Just like there was No Such Agency back in the 1950'ties and 1960'ties ?
It's more like this shit has been going on since the public internet exploded in 1994. (Actually before that even.)
What we really need is a more security conscious culture and more competent and caring admins in the govt. Not some attempt at eroding privacy and giving control to some politicians. (As that cyberwarwafe simulation attempted to convince us we needed.)
There was once a time in the 80s where one guy w/ a bug in his experimental self replicating worm code brought the entire internet to it's knees. There's always been people running attacks on various hosts on the internet and it will only grow as the technical competence of the world increases over time and as the population grows and there are more bored teenagers and full blown asshats out there.
As a matter of fact, the Homeland Security Advisory System has never been set to either of the two lowest (out of 5) levels.
It's nothing but fear-mongering.
Do what thou wilt shall be the whole of the Law
So what do we do?

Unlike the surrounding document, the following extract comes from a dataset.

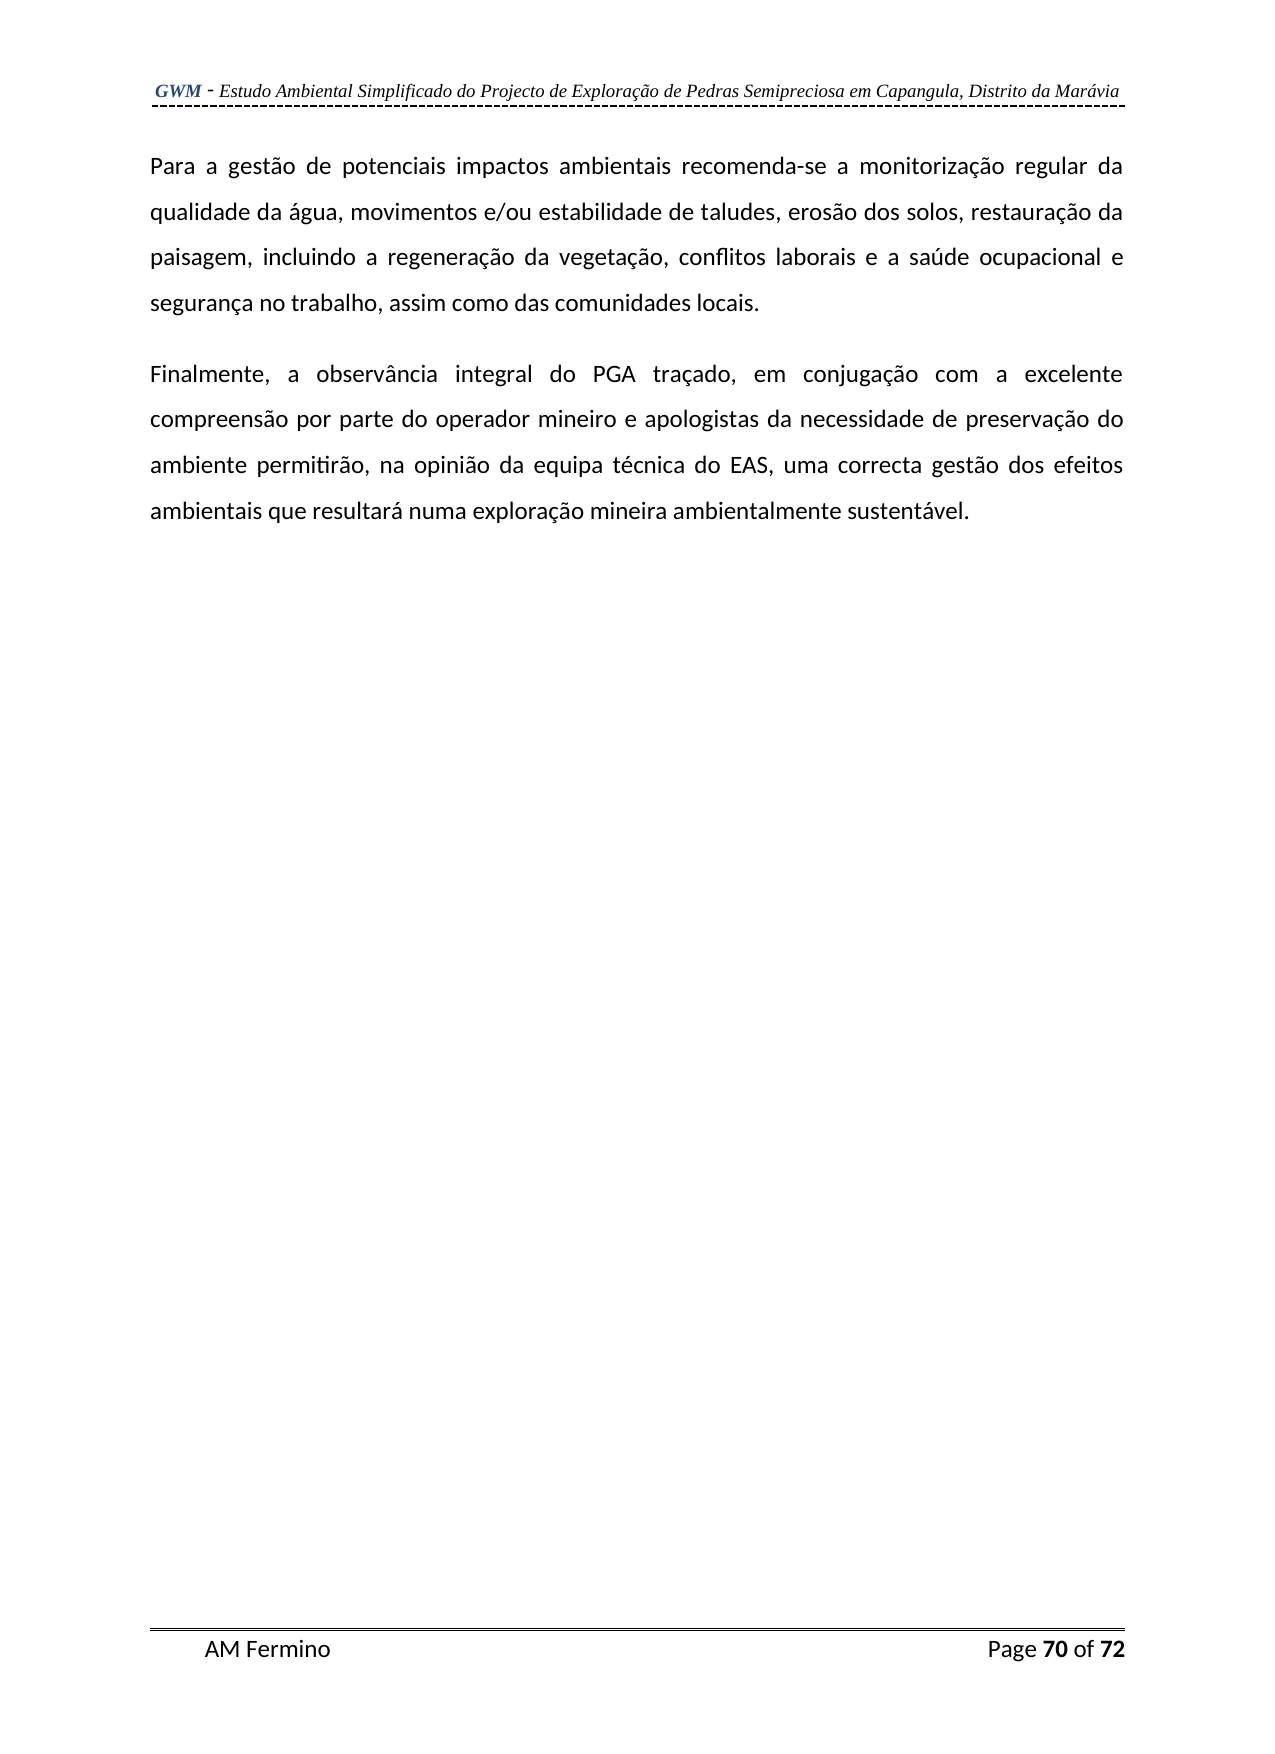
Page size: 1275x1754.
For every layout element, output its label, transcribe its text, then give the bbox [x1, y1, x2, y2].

text Para a gestão de potenciais impactos ambientais recomenda-se a monitorização regular da qualidade da água, movimentos e/ou estabilidade de taludes, erosão dos solos, restauração da paisagem, incluindo a regeneração da vegetação, conflitos laborais e a saúde ocupacional e segurança no trabalho, assim como das comunidades locais. [150, 150, 1125, 318]
text Finalmente, a observância integral do PGA traçado, em conjugação com a excelente compreensão por parte do operador mineiro e apologistas da necessidade de preservação do ambiente permitirão, na opinião da equipa técnica do EAS, uma correcta gestão dos efeitos ambientais que resultará numa exploração mineira ambientalmente sustentável. [150, 358, 1125, 526]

We improve our fucking infrastructure. China is not going to attack our infrastructure and attempt to kill Americans and cripple our country. Why? For starters, they'd lose the money they invested in us. Additionally, their economy is hugely dependent on us. If America falls, China and most of the developed world falls. Lastly, how would America respond? In all likelihood, with nuclear weapons. Our best bet is to improve our infrastructure and when we trace back hackers to a government, we retaliate just as we do in all other forms of espionage- with political and economic sanctions.
Good ol' politicians spreading FUD. The stakes are higher, but the problems are still the same at the core.
'Political power grows out of the barrel of a gun.' - Mao Tse-tung
Peace in our time?
-- Wodin
An official report released Friday said the number of attacks on Congress and other government agencies had risen significantly in the past year to an estimated 1.6 billion every month.
C'mon. The jackass is hired to be Microsoft's number on apologist. His office can now be abused to cover the situation up. If he admitted to the cyberwar that has been going for two years at least, then he'd open the door to an investigation of the situation the US finds itself in and how it got there. He and the other Microsoft party members would find themselves in very hot water, fast.
Besides, with all the Microsoft products permeating even military bases, it's not a war it's nasty beating.
It's only a war if it's possible to fight back. The US is permeated with Windows, which is a system designed to be taken over back door or outright bad design security hole. There's no reason why any Microsofter, from your average asshole MCSE on up to the party chairman Bill Gates should be walking free. It's one thing for them to be racketeering and destroying the US' ability to compete in research or industry. It's an entirely additional problem once it affects national defense and standing. From Bill's party, we've already had a sampler of navy ships dead in the water, power blackouts, disaster recovery clusterfucks, air traffic outages, and many hundreds of billions of malware damage.
Beta is broken and the link to classic doesn't work. Stop wasting our time or there won't be anybody left here.